Passata, a simple tomato purée, gives the broth a subtle sweet tomato flavour without being too overwhelming for picky eaters. If you can’t find it, purée one cup of no-salt-added diced tomatoes in a blender or food processor instead. Serve with a side salad for a balanced meal your kids will ask for again and again.
Spinach and Meatball Soup with Outer Space Pasta
Chef’s tip: Substitute a quarter cup frozen chopped spinach for fresh spinach, if that’s what you have on hand. Nutritional information per serving: Calories 220; fat 7g (3g of which is saturated); sodium 450mg; carbohydrates 25g; fibre 4g; sugars 5g; protein 15g.
- 2 tsp olive oil
- 1 leek (white and light green parts only, chopped)
- 1 carrot (diced)
- 1 stalk celery (diced)
- 1 zucchini (diced)
- 1 900 ml package no-salt-added beef broth
- 1 cup bottled strained tomatoes (passata)
- 1 cup President's Choice Blue Menu Outer Space Pasta
- 24 frozen low-fat meatballs
- 1 cup packed baby spinach (coarsely chopped)
- 1/4 tsp each salt and freshly ground black pepper
- Heat oil in large saucepan over medium heat. Add leek, carrot, celery and zucchini. Cook while stirring occasionally until beginning to soften, about 5 minutes.

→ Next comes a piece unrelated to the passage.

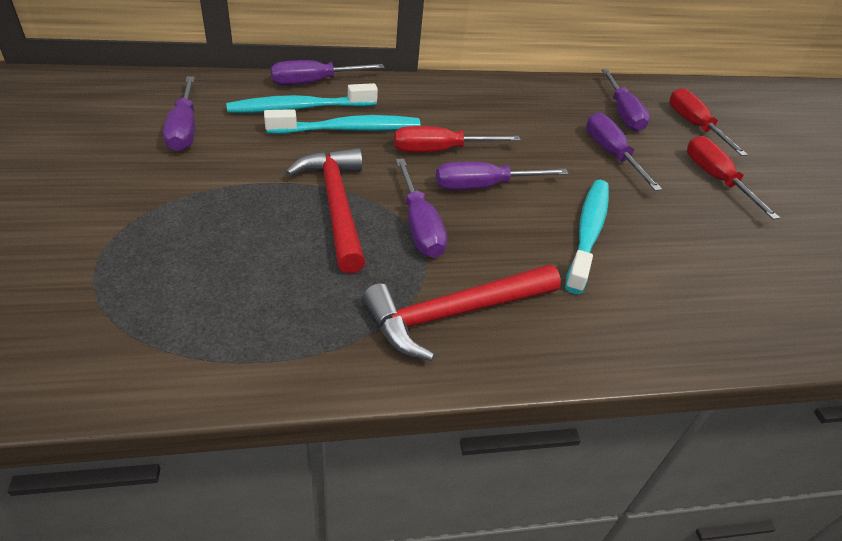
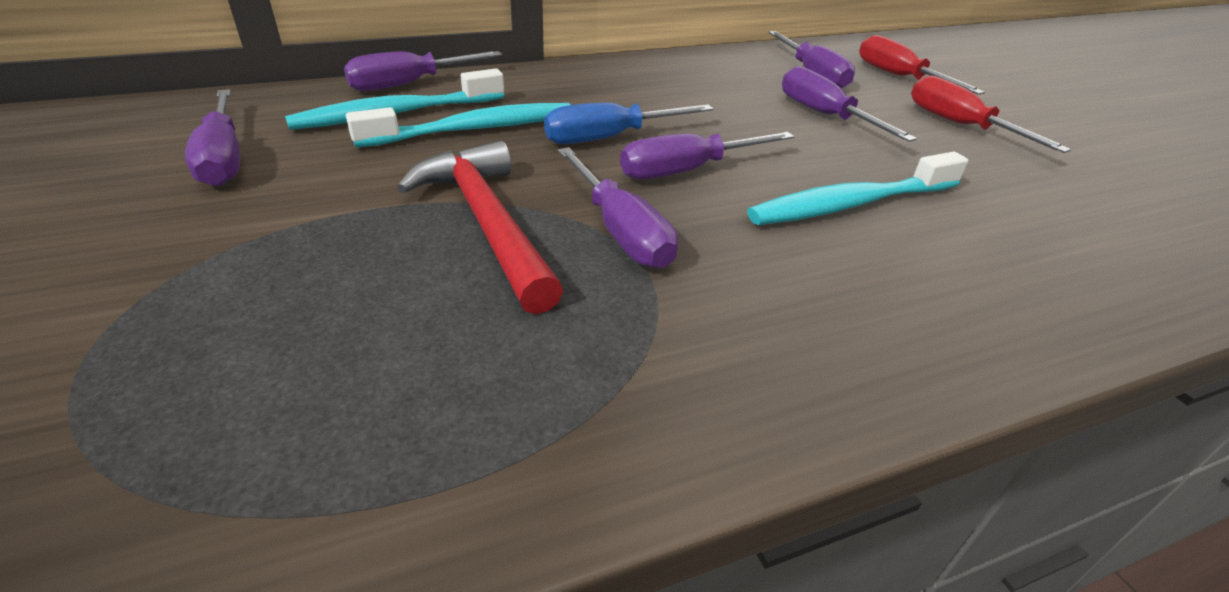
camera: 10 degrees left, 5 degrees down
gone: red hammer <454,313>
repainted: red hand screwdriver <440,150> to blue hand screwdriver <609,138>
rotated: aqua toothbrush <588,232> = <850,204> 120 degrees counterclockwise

- Add broth and passata; bring to a boil. Add pasta; stir occasionally until liquid returns to a boil. Reduce heat to a simmer; cook 5 minutes.
- Stir in frozen meatballs; return to a simmer. Cook, stirring occasionally, until meatballs are heated through and pasta is tender but firm; about 7 to 9 minutes.
- Stir in spinach, salt and pepper; cook until spinach is wilted, about one minute.